**Fragmento del documento:**
◇ ◇ ◇ ◇

El empleo público no es otra cosa; sólo que se hace en frío, entre cuatro paredes y máquinas de escribir y papeles y trámites que a nadie le importan nada. Allí no habrá euforia, pero también se empoza el alma hasta quedarse inmóvil y no atender a nada ni a nadie y perder la noción del tiempo. Durante años uno se va mateando el horario hasta que, sin darse cuenta, le ofrecen el mate definitivo: la jubilación. De allí para adelante, quede lo que quede, es cuestión de cebar; mate más, mate menos; arreglar la pajarera, cambiar el cuerito de las canillas, leer el diario, hacer un asadito, rezongar un poco; cosas que no exijan ser muy tremendo, ni escuchar llamados.

Somos así, poco ansiosos, aplanados como charcos. Por algo inventamos e hicimos natural y corriente esa repugnante manera de decir: estoy podrido. Somos dueños de una cachaza esencial, capaz de corromper y producir la descomposición. Mateamos la vida sin apuro, de a sorbitos, hasta que se enfría. El mate es el reverso del entusiasmo, el apoyo de la dejadez.

◇ ◇ ◇ ◇

**Problemas a resolver:**
- A) En el texto sobre el mate, ¿qué es el «mate definitivo» que le ofrecen a uno después de años en el empleo público?
- B) Resume en menos palabras el párrafo del texto sobre el mate que comienza con «Somos así, poco ansiosos», sin perder sus ideas principales.
- C) Prolonga el texto sobre el mate a partir de su última oración.

◇ ◇ ◇ ◇

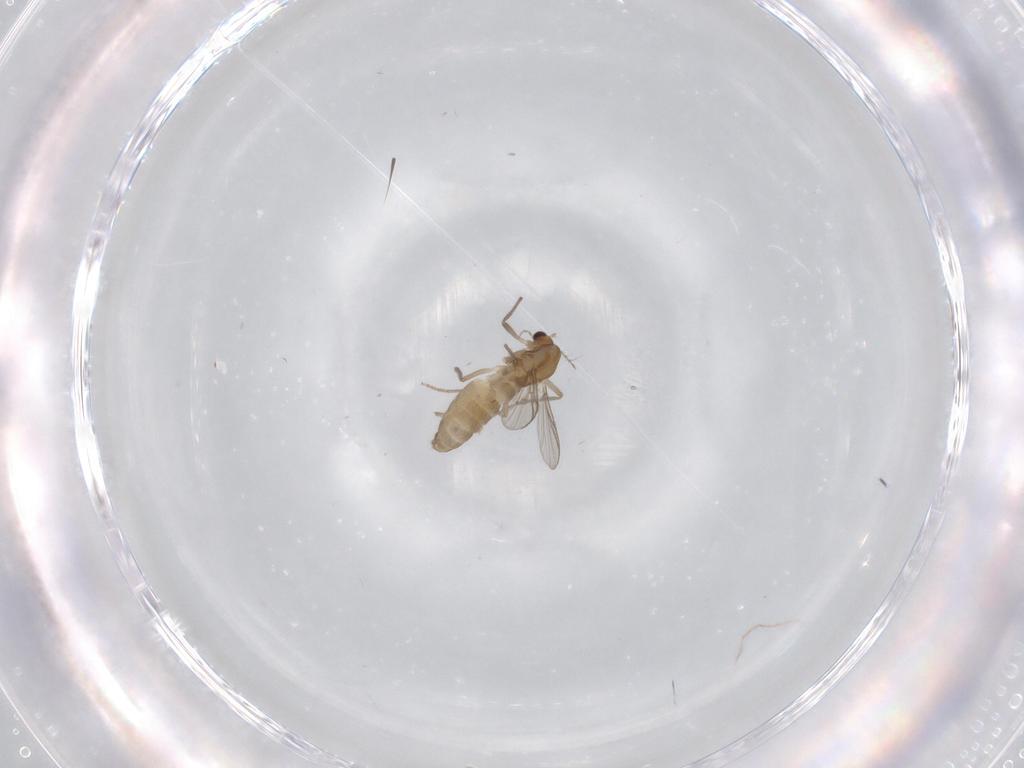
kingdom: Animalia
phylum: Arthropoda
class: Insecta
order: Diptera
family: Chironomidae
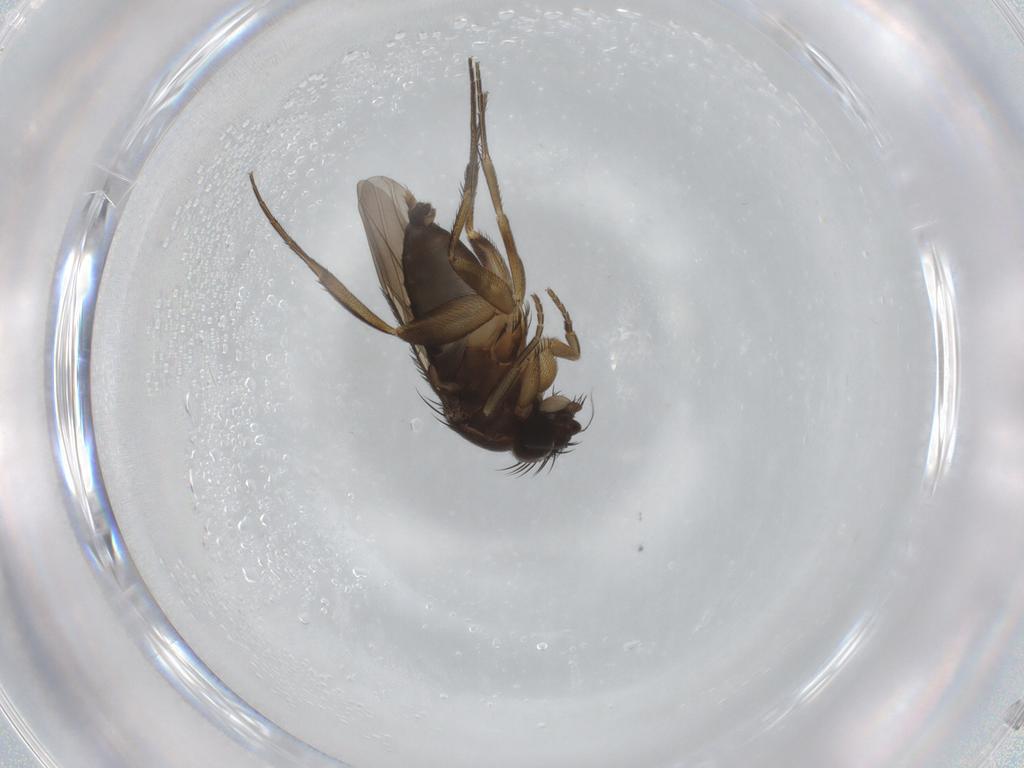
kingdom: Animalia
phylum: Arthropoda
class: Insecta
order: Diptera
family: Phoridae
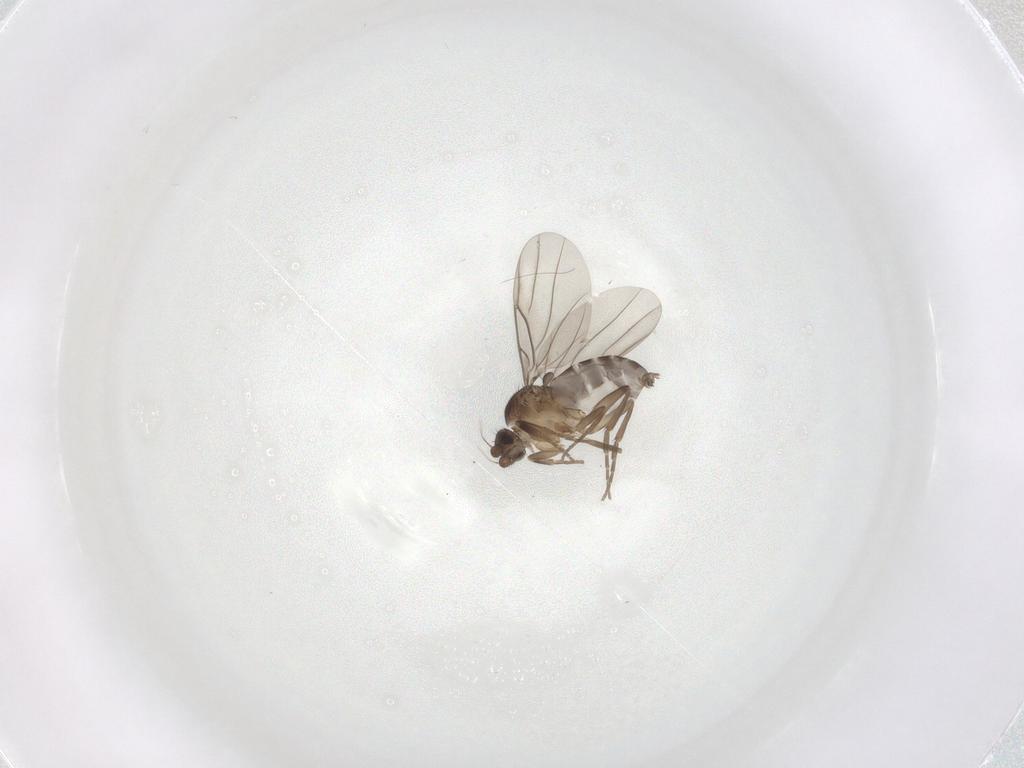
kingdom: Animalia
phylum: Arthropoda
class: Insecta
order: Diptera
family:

◇ ◇ ◇ ◇

**Resultados esperados:**
- A) La jubilación.

- B) Somos poco ansiosos y chatos como charcos, por eso volvimos corriente la expresión «estoy podrido». Tenemos una cachaza capaz de corromper y descomponer, y mateamos la vida despacio, a sorbitos, hasta que se enfría: el mate es lo opuesto al entusiasmo y el sostén de la dejadez.

- C)
Pero sucede que el hombre es un ser en devenir; proyecta y se proyecta y no puede dejarse. El hombre es y se hace; es el único existente hijo de si mismo, continuamente creado por lo que realiza y lo que piensa. El hombre no es algo que sea así porque no es jamás definitivo. El ser humano está siendo así o con mayor precisión, está yendo a ser así sin llegar a ser así nunca; porque en su esencia espiritual está el fosforecer y el transformarse; lo procesal. El hombre no es algo hasta que muere; su vida es permanente cambio, es un tender hacia que no puede interrumpirse, ni preverse del todo. El hombre -mitad voluntad, mitad peligro- es un fantasma que corre tras el fantasma que sueña. Y su ser consiste en ese ir de uno al otro, mejor: en ese estar yendo sin alcanzar. ¿Y qué pasa con el que se queda mateando, sentadito? Ese no corre, ni se corre. Se quedó; que es como decir: está fijo, clavado, quedado en un ser; es una cosa; su espíritu quieto, no le baila; la carne es vendaje de momia; se hizo planta. Ese hombre que echa su tiempo sobre la yerba, ese Onán de la existencia, está muerto por detención. Si la muerte física es detención de los procesos, la muerte espiritual también; y puede darse ésta sin aquélla.

Parecería que Florencio Sánchez hubiera intuido esto (un hombre sin voluntad es un muerto que camina). Si Barranca Abajo puede tener grandeza, ella surge, a contragolpe, de su falta de grandeza. Ese viejo Zoilo, antiheroico, es un antivivo, un contrasímbolo, ¡criollazo! (para mal). El mundo se derrumba en torno a él y él no hace nada; cuando mucho amarguea su desolación. Y la personalidad de este muerto se completa fatalmente, cuando se mata; porque otra cosa no hubiera pedido.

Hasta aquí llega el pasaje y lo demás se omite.